_Work to complete:_ The records below must be output exactly, with no images carried over.

Stored records:
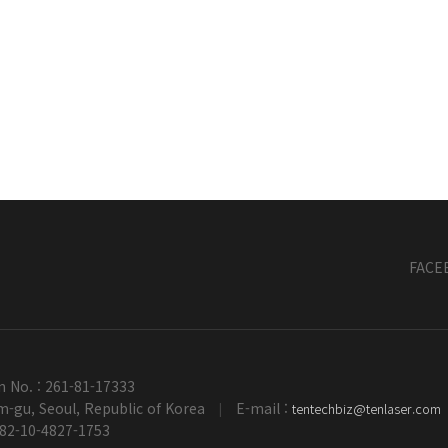
FACE
n No. : 261-81-17333
-gu, Seoul, Republic of Korea
E-mail :
tentechbiz@tenlaser.com
|
+82-10-4827-1753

_Response to the exercise:_
FACE
n No. : 261-81-17333
-gu, Seoul, Republic of Korea
E-mail :
tentechbiz@tenlaser.com
|
+82-10-4827-1753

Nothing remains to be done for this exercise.